• **TASK INSTRUCTIONS**: Exclude all pictures, then write out exactly the lines below from the first one through the line with "index mcp: (256, 320)".

Top of EXERCISE MATERIALS

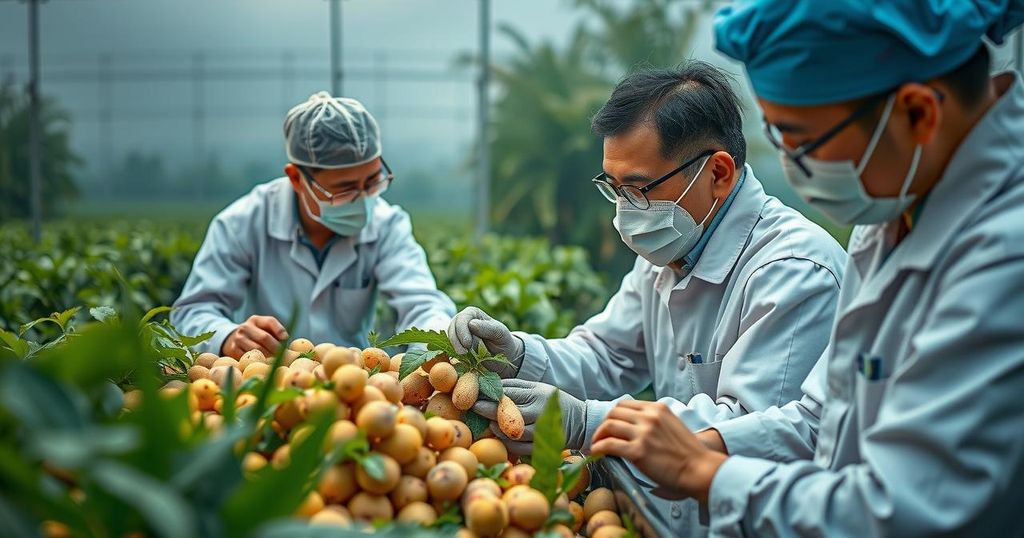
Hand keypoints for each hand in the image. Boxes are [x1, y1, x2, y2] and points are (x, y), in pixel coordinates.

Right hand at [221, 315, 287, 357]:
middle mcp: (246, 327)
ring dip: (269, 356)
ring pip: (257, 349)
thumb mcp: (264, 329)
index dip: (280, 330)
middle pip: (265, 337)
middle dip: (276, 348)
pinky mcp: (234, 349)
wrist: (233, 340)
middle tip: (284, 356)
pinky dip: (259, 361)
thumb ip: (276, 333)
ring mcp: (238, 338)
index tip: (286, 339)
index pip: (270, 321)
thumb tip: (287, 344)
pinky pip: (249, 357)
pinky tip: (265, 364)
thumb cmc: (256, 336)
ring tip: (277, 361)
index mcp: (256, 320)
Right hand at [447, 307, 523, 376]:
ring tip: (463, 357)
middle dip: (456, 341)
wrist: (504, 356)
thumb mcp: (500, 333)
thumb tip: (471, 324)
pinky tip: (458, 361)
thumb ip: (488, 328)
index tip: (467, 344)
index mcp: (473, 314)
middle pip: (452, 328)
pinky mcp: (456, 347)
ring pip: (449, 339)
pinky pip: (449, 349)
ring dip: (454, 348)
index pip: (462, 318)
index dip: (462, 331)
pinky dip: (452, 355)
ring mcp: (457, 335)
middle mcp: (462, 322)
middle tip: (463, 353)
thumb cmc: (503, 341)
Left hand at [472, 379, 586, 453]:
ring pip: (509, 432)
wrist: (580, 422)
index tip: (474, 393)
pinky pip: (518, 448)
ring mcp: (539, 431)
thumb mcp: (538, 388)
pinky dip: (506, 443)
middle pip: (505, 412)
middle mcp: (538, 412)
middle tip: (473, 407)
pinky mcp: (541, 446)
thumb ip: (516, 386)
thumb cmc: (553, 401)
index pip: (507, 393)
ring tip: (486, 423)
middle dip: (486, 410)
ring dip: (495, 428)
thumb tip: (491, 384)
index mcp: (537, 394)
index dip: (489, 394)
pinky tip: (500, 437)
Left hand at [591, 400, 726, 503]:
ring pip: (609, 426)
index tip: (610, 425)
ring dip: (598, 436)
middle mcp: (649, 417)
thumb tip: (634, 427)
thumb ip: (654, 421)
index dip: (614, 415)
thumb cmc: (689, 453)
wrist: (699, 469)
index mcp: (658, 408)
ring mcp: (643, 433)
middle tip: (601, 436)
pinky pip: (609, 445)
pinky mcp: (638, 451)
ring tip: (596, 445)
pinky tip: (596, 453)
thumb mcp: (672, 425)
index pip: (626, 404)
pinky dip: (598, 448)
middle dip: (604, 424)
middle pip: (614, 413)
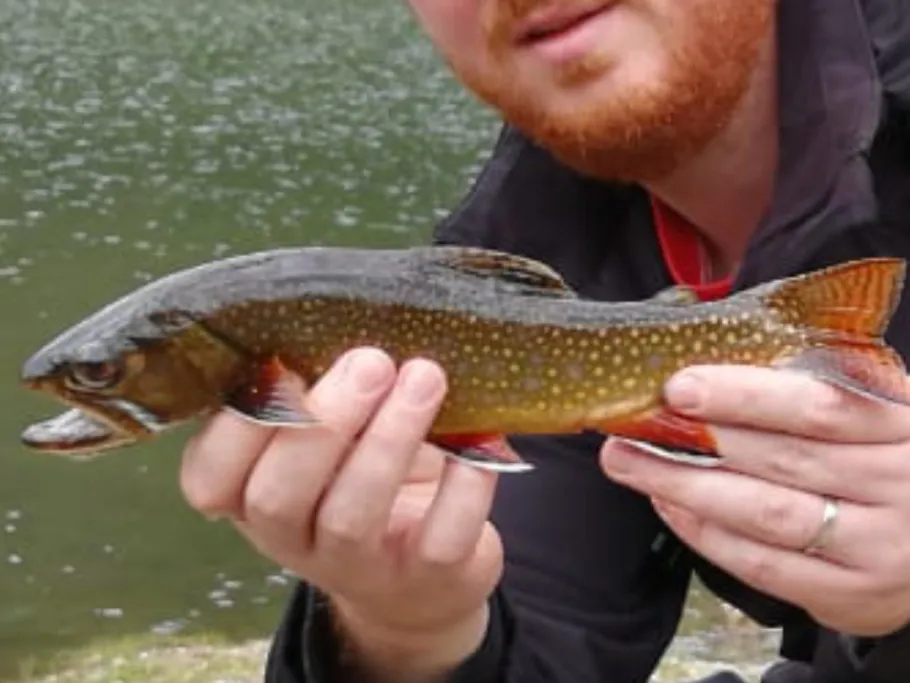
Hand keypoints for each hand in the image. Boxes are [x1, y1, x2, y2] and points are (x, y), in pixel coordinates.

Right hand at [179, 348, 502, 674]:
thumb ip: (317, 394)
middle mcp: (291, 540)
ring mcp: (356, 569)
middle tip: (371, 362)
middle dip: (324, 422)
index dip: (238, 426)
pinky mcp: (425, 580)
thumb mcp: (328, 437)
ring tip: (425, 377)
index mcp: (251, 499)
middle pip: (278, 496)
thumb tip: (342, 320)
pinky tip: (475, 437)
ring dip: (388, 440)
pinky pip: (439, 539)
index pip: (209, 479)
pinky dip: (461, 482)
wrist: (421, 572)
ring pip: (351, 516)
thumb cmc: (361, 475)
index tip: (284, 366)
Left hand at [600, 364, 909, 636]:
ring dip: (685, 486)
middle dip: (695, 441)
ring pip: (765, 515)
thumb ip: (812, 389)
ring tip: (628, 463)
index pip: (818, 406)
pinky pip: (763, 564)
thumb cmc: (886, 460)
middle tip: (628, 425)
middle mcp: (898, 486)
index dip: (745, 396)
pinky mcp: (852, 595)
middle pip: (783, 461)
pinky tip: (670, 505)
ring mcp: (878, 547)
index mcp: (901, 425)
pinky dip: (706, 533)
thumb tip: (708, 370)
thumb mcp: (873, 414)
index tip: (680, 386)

Bottom of EXERCISE MATERIALS

• **WRITTEN SOLUTION**:
Hand keypoints for each hand in the image. Boxes are [x1, y1, x2, y2] and points are (x, y), in pixel coordinates.

Right hand at [221, 315, 287, 357]:
middle mcp: (246, 327)
ring dip: (269, 356)
ring pip: (257, 349)
thumb mcp: (264, 329)
index dip: (280, 330)
middle pip: (265, 337)
middle dip: (276, 348)
pinky mcp: (234, 349)
wrist: (233, 340)
middle tip: (284, 356)
pinky dip: (259, 361)
thumb ip: (276, 333)
ring mcp: (238, 338)
index tip: (286, 339)
index pip: (270, 321)
thumb tip: (287, 344)
pinky pip: (249, 357)
pinky tip: (265, 364)
thumb cmc: (256, 336)
ring tip: (277, 361)
index mcp: (256, 320)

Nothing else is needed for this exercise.